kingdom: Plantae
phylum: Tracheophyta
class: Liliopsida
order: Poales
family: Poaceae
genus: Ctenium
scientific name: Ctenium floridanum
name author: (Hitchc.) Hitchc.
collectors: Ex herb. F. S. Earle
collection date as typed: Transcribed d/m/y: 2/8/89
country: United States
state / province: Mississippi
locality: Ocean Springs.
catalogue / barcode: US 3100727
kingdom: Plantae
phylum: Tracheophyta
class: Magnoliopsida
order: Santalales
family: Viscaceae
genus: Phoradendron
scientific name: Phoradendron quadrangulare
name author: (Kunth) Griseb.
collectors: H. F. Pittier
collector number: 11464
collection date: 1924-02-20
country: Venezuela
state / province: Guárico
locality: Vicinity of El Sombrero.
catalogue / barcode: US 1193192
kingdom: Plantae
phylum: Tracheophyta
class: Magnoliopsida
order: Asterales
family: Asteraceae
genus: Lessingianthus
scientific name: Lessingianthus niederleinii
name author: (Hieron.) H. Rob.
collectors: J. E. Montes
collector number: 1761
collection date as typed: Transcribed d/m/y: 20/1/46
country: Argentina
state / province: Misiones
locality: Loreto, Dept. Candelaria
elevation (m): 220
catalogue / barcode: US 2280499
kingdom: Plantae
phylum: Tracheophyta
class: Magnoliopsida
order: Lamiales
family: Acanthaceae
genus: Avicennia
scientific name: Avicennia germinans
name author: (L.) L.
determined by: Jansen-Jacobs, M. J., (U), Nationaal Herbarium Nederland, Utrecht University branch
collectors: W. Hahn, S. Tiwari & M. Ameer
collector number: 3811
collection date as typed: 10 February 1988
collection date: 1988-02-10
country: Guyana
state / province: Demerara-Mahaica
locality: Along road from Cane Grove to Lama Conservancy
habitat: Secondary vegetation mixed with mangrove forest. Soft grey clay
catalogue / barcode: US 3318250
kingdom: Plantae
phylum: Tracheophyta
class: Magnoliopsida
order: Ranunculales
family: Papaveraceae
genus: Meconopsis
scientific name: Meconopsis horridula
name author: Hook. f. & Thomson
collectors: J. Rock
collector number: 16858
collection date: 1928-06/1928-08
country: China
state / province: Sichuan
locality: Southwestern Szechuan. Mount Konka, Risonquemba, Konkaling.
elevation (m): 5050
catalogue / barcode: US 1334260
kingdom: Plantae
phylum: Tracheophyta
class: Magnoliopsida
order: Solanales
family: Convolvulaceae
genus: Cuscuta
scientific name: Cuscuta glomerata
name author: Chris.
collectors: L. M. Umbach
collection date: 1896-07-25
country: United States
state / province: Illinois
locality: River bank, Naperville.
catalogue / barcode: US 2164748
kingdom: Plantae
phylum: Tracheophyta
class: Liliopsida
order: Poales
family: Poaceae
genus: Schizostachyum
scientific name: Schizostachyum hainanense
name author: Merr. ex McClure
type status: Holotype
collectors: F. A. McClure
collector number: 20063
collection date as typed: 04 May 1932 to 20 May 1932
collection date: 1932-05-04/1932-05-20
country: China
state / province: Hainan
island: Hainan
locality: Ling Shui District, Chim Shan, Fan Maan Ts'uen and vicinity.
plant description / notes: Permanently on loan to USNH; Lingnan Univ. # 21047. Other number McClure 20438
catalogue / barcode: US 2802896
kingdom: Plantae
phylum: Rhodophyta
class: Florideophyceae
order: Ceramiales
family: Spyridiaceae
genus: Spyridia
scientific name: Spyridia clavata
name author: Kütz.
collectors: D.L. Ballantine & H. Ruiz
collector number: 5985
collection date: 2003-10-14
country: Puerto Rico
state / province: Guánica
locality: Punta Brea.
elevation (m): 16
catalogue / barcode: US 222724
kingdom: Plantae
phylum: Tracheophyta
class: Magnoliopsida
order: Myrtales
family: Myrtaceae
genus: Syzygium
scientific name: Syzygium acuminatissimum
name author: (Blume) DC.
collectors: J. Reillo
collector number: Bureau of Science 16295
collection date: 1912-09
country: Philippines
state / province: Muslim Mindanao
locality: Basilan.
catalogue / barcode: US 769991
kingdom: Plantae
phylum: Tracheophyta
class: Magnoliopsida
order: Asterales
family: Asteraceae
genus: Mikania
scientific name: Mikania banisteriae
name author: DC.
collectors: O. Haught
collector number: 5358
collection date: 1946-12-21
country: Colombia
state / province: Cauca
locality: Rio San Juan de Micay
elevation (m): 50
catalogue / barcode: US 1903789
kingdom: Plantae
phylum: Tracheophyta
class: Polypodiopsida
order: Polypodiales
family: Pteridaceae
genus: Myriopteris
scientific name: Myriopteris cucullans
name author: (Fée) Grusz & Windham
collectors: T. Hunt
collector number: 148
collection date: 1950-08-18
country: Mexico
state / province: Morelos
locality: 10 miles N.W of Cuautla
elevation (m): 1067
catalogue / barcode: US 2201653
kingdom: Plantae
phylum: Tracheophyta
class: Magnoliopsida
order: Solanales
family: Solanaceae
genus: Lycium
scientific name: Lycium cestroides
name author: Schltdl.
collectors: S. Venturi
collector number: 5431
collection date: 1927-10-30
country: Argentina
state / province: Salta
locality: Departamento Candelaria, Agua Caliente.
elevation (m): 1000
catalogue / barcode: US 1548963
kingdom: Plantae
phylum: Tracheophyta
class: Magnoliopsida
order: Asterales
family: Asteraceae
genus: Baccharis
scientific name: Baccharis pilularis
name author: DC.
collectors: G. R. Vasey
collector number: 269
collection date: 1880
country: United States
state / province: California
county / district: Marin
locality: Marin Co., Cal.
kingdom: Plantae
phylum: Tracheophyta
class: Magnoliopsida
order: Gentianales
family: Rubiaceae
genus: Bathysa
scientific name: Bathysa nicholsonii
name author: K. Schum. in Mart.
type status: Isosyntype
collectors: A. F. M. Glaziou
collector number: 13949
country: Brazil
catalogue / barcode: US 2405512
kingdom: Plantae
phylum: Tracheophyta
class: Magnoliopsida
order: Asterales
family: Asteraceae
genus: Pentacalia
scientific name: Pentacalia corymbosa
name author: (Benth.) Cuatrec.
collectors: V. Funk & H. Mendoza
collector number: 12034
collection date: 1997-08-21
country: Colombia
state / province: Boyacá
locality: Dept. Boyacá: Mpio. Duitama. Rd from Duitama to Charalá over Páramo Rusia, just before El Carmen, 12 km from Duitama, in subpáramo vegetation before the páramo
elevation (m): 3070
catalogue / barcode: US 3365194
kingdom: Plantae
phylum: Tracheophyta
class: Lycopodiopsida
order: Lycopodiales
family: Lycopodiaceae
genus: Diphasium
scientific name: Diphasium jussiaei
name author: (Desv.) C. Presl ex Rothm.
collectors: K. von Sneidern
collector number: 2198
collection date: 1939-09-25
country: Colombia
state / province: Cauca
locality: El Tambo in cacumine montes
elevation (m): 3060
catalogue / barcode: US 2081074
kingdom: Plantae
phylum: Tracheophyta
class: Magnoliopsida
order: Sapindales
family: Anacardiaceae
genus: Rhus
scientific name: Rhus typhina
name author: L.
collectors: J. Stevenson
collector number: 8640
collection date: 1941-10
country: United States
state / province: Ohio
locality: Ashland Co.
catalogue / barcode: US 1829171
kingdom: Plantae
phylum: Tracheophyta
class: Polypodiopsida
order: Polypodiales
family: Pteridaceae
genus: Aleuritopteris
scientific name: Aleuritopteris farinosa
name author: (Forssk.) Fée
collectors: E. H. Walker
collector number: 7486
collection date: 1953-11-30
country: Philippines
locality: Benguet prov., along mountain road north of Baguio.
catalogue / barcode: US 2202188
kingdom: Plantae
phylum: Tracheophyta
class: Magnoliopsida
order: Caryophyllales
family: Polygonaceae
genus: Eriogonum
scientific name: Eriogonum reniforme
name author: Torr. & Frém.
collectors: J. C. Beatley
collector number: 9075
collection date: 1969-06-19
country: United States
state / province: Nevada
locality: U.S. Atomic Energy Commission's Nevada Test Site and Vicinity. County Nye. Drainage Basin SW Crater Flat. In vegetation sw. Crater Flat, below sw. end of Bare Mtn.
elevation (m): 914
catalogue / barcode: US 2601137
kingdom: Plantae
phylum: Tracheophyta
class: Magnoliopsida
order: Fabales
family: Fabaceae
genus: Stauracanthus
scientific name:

= = =

**OBJECTIVE**
Revise the entries from the line containing "genus: Diphasium" down through the line containing "state / province: Nevada", putting "collector no." wherever "collector number" appears and keeping everything else the same.

**FINISHED ANSWER**
genus: Diphasium
scientific name: Diphasium jussiaei
name author: (Desv.) C. Presl ex Rothm.
collectors: K. von Sneidern
collector no.: 2198
collection date: 1939-09-25
country: Colombia
state / province: Cauca
locality: El Tambo in cacumine montes
elevation (m): 3060
catalogue / barcode: US 2081074
kingdom: Plantae
phylum: Tracheophyta
class: Magnoliopsida
order: Sapindales
family: Anacardiaceae
genus: Rhus
scientific name: Rhus typhina
name author: L.
collectors: J. Stevenson
collector no.: 8640
collection date: 1941-10
country: United States
state / province: Ohio
locality: Ashland Co.
catalogue / barcode: US 1829171
kingdom: Plantae
phylum: Tracheophyta
class: Polypodiopsida
order: Polypodiales
family: Pteridaceae
genus: Aleuritopteris
scientific name: Aleuritopteris farinosa
name author: (Forssk.) Fée
collectors: E. H. Walker
collector no.: 7486
collection date: 1953-11-30
country: Philippines
locality: Benguet prov., along mountain road north of Baguio.
catalogue / barcode: US 2202188
kingdom: Plantae
phylum: Tracheophyta
class: Magnoliopsida
order: Caryophyllales
family: Polygonaceae
genus: Eriogonum
scientific name: Eriogonum reniforme
name author: Torr. & Frém.
collectors: J. C. Beatley
collector no.: 9075
collection date: 1969-06-19
country: United States
state / province: Nevada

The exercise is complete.